WASHINGTON - President Barack Obama unveiled a package of consumer benefits yesterday to build support for his health care overhaul within a divided nation and warned Republicans about trying to repeal his landmark law.

"We're not going back," said a defiant president.

Obama also sparred with the insurance industry - but this time he sounded a conciliatory note, praising insurers for meeting some requirements of the law ahead of schedule.

The legislation "is not meant to punish insurance companies," he said, but will bring them millions of new customers. Still, Obama left no doubt his administration would aggressively confront what he called unreasonable premium hikes.

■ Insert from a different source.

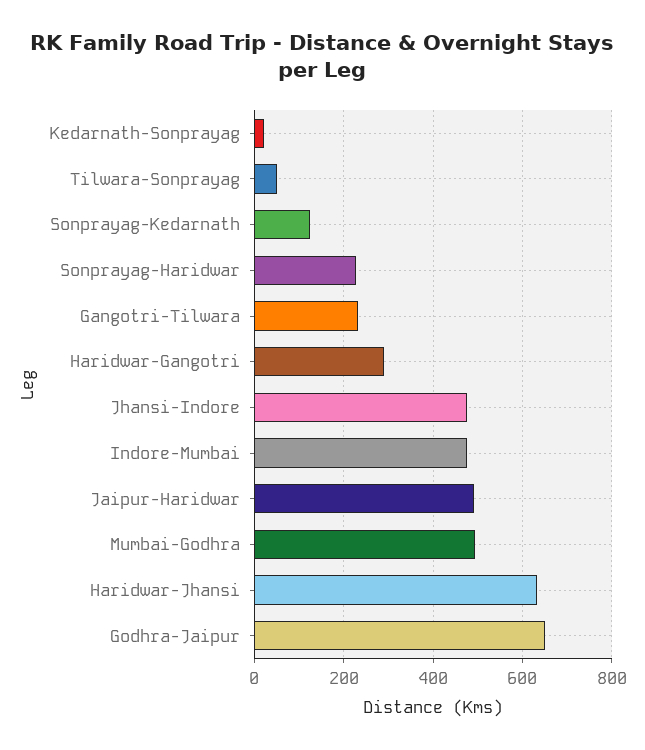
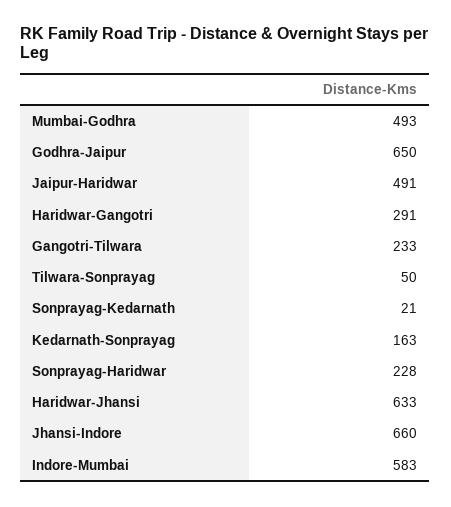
Kedarnath-Sonprayag: 20 -> 163
Sonprayag-Kedarnath: 120 -> 21
Jhansi-Indore: 480 -> 660
Indore-Mumbai: 480 -> 583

"There are genuine cost drivers that are not caused by insurance companies," Obama said. "But what is also true is we've got to make sure that this new law is not being used as an excuse to simply drive up costs."

Marking the first 90 days since the bill was signed, the White House rolled out new regulations that explain how several provisions of the law will be carried out, including a ban on insurers denying coverage to children in poor health.

With polls showing Americans split over the health insurance expansion, Obama told an invited audience at the White House that Republicans who seek to reverse such protections do so at their own political peril. "We're not going back," the president emphasized.

Sen. Orrin Hatch (R-Utah) said, "This shouldn't be called a health care bill of rights, but a bill of goods that the American people aren't buying."

However, many Republicans agree with at least some of the consumer protections, which were among the least controversial elements of Obama's $1 trillion, 10-year overhaul legislation.

The law's major benefit - expansion of coverage to some 32 million uninsured - doesn't come until 2014. So Obama is doing his best to showcase its modest early benefits.

The safeguards announced yesterday apply to most health plans renewing on or after Sept. 23. They include:

Guaranteed coverage for children with pre-existing health problems.

A ban on lifetime coverage limits.

Phasing out annual coverage limits. Such limits will be completely prohibited in 2014.

Prohibiting insurers from canceling the policies of people who get sick.

Guaranteed choice of primary care doctors and pediatricians from a plan's network.